A figura a seguir demonstra a constituição da célula fotovoltaica, base da produção prática de energia elétrica renovável e completamente limpa:

Figura 5: Estrutura da célula fotovoltaica

Fonte: Portal Vitruvius. Home Page. http://www.vitruvius.com.br/arquitextos/arq000/esp268.asp

Os contatos elétricos são essenciais para a célula fotovoltaica, visto que propiciam a ligação do semicondutor com a carga externa. O contato da parte não exposta da célula é de certo modo simples e comumente consiste em chapa de alumínio ou metal. O contato frontal é mais complexo. Quando em exposição à luz solar, a célula fotovoltaica produz corrente elétrica em toda a sua superfície. Nesses termos, os contatos tão somente nas suas bordas não se fazem suficientes, devido à resistência da área superior celular. Deste feito, para obtenção de contato elétrico por toda a superfície da célula utiliza-se uma malha de metal, tendo como contraponto o escurecer das partes ativas da célula, suprimindo sua capacidade de conversão. A solução viável é projetar tal malha de forma que seja o mais tênue possível, para que fomente boas propriedades de condução, e que se espalhe por toda a superfície da célula. Em síntese essa malha deve ter espessura suficiente para que ocorra um conveniente fluxo de corrente, devendo ainda, ser fina o bastante para que não haja bloqueio da passagem referente à luz solar que incide.

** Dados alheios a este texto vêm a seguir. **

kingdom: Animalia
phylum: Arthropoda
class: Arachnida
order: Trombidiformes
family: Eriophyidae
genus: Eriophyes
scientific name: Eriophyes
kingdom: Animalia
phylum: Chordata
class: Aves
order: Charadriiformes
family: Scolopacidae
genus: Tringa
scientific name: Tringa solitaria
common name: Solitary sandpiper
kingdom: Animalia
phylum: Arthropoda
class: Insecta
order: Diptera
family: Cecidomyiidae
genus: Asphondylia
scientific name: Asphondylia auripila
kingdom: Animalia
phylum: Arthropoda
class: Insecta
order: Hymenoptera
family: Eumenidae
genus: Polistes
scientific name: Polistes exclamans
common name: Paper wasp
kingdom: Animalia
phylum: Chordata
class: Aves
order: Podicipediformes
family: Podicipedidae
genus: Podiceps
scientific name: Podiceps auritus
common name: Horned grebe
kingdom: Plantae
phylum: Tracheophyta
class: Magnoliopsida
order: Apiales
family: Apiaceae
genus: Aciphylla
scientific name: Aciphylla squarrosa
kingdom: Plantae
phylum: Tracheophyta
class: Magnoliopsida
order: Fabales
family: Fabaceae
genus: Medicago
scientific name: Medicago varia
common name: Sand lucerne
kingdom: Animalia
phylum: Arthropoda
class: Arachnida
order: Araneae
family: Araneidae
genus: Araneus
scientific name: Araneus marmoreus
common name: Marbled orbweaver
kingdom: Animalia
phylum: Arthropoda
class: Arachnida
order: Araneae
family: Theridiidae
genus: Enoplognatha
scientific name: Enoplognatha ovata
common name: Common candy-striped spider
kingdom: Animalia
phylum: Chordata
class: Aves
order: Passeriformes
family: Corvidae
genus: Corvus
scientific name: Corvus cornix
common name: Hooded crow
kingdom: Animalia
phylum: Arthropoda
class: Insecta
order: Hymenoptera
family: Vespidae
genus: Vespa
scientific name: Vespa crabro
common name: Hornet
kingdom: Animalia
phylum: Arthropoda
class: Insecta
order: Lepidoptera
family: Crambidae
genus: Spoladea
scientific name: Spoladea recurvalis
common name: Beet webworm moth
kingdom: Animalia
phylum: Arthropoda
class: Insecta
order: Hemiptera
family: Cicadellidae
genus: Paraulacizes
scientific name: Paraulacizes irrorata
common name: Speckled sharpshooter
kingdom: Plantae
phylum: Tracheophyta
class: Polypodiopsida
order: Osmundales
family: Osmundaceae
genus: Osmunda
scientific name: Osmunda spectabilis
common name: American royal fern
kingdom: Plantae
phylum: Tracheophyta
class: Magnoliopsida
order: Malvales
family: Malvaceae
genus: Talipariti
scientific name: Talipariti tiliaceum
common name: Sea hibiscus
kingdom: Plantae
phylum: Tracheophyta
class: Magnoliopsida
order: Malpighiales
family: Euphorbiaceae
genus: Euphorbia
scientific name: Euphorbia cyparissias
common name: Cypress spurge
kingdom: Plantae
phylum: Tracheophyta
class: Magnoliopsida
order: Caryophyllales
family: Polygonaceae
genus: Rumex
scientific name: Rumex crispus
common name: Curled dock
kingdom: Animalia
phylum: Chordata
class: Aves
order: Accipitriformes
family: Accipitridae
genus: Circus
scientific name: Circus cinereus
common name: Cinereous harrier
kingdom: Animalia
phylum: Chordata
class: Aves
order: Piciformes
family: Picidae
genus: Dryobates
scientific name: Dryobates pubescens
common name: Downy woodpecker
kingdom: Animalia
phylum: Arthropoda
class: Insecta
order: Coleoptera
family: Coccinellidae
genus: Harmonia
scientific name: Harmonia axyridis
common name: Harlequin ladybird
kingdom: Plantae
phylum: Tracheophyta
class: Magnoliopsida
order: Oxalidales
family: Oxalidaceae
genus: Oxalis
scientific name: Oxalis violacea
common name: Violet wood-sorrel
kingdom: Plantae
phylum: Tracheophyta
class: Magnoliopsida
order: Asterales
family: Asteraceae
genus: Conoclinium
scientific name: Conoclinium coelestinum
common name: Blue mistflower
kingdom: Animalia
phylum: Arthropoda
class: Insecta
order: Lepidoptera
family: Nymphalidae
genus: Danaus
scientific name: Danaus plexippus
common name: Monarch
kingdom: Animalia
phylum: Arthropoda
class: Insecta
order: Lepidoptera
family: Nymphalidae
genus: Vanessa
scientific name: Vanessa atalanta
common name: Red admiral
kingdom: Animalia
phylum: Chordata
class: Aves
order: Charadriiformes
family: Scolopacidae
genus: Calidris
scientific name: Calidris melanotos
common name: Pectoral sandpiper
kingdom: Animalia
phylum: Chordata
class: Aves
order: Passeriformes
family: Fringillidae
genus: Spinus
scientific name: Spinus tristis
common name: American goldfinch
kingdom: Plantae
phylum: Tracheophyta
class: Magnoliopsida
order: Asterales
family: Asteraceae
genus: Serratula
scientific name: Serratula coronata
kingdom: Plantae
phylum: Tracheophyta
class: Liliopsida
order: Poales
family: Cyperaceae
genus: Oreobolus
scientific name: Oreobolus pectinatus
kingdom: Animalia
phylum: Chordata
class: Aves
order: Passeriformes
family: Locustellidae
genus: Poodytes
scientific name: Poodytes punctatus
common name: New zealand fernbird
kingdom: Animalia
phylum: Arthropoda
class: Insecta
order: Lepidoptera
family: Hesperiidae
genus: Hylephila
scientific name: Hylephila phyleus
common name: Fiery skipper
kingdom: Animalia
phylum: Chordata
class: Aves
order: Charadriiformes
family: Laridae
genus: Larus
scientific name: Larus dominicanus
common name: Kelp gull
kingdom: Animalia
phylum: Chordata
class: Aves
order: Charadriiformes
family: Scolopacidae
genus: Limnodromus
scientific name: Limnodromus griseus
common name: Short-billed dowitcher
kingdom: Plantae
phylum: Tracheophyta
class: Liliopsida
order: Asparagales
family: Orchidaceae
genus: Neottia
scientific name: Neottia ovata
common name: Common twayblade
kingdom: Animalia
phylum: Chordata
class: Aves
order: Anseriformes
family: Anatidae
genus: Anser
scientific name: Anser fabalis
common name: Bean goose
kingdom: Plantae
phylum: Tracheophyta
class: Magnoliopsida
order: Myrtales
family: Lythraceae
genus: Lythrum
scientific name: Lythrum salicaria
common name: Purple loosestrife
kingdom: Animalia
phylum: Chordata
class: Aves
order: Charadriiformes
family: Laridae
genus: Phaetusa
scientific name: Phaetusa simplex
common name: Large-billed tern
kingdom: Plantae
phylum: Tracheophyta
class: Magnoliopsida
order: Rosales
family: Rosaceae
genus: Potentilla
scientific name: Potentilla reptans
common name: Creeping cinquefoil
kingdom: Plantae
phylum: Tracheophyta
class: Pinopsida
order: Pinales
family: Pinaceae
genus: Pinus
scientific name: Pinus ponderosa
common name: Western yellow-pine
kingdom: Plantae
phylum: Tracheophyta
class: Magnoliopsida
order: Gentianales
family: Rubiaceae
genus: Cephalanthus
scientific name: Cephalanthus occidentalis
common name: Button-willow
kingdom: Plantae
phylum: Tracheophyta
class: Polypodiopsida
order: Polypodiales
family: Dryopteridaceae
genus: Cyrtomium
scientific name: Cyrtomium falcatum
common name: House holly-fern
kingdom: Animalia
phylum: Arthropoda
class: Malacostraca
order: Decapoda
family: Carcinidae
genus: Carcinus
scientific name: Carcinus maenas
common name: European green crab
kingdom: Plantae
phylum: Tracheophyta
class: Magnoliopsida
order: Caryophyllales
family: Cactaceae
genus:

A fabricação de tais malhas tem um valor elevado, sendo que são construídas com depósito de vapores metálicos numa célula, por intermédio de máscara, ou com pintura por método semelhante à serigrafia.

A próxima figura demonstra a aparência similar da malha condutora de células fotovoltaicas:

Figura 6: Malha condutora para célula fotovoltaica

Fonte: Camus & Eusébio, 2006, p. 8.

Assim defrontadas as formas, funções e atributos da célula fotovoltaica, faz-se mister compreender seu funcionamento para geração de energia elétrica, visionando a utilização dessa fonte energética para ambientes urbanos, e, mormente citados, aqueles residenciais.

4.2. Funcionamento da célula fotovoltaica

“Hoje, é necessário acelerar um ciclo que inclua a fabricação em escala cada vez maior de células fotovoltaicas e sua conseqüente aplicação para as diversas finalidades tais como a eletrificação residencial em regiões não atendidas pelas concessionárias de energia elétrica. Já são utilizados sistemas de iluminação residencial, bombeamento de águas subterrâneas, entre outros. Os custos iniciais das instalações ainda são altos, mas certamente o crescimento da demanda por este tipo de equipamento forçará a indústria a incrementar sua produção, o que fatalmente contribuirá para a diminuição do preço final.”

(Tiradentes, 2006, p. 23)

No funcionamento de uma célula fotovoltaica é empregado o princípio físico que postula que toda matéria se compõe de átomos. Tais átomos, por sua vez, se compõem por prótons de carga positiva, elétrons de carga negativa e nêutrons. O equivalente quociente de elétrons e prótons faz com que o átomo seja eletricamente neutro.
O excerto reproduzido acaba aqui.